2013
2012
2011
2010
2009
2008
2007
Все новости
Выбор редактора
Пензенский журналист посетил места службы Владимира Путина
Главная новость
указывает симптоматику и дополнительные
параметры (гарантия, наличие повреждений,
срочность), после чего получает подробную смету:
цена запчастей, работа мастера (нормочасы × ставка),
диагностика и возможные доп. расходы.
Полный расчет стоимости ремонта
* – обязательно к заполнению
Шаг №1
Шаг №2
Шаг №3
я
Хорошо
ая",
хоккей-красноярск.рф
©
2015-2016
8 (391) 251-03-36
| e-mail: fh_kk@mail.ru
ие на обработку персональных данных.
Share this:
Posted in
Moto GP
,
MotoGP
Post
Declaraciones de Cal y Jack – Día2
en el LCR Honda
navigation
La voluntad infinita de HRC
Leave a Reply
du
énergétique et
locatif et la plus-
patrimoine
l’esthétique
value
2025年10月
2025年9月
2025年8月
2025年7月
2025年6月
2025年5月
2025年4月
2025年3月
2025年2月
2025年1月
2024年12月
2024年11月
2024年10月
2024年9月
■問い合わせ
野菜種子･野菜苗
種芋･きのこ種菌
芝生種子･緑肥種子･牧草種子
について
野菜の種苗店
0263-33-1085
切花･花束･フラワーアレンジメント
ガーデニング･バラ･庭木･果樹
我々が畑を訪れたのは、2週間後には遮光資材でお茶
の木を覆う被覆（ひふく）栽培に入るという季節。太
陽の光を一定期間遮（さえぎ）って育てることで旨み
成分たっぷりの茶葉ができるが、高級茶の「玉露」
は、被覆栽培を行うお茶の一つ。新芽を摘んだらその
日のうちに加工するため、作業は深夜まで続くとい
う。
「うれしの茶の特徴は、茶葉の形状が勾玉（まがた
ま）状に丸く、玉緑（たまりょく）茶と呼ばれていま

§ §

ASSIGNMENT
Reproduce the records from their first line up to and including the line that contains "陽の光を一定期間遮（さえぎ）って育てることで旨み", substituting "Leave a Comment" for "Leave a Reply" and leaving everything else unchanged. Give only those lines.

WRITTEN REPLY
2013
2012
2011
2010
2009
2008
2007
Все новости
Выбор редактора
Пензенский журналист посетил места службы Владимира Путина
Главная новость
указывает симптоматику и дополнительные
параметры (гарантия, наличие повреждений,
срочность), после чего получает подробную смету:
цена запчастей, работа мастера (нормочасы × ставка),
диагностика и возможные доп. расходы.
Полный расчет стоимости ремонта
* – обязательно к заполнению
Шаг №1
Шаг №2
Шаг №3
я
Хорошо
ая",
хоккей-красноярск.рф
©
2015-2016
8 (391) 251-03-36
| e-mail: fh_kk@mail.ru
ие на обработку персональных данных.
Share this:
Posted in
Moto GP
,
MotoGP
Post
Declaraciones de Cal y Jack – Día2
en el LCR Honda
navigation
La voluntad infinita de HRC
Leave a Comment
du
énergétique et
locatif et la plus-
patrimoine
l’esthétique
value
2025年10月
2025年9月
2025年8月
2025年7月
2025年6月
2025年5月
2025年4月
2025年3月
2025年2月
2025年1月
2024年12月
2024年11月
2024年10月
2024年9月
■問い合わせ
野菜種子･野菜苗
種芋･きのこ種菌
芝生種子･緑肥種子･牧草種子
について
野菜の種苗店
0263-33-1085
切花･花束･フラワーアレンジメント
ガーデニング･バラ･庭木･果樹
我々が畑を訪れたのは、2週間後には遮光資材でお茶
の木を覆う被覆（ひふく）栽培に入るという季節。太
陽の光を一定期間遮（さえぎ）って育てることで旨み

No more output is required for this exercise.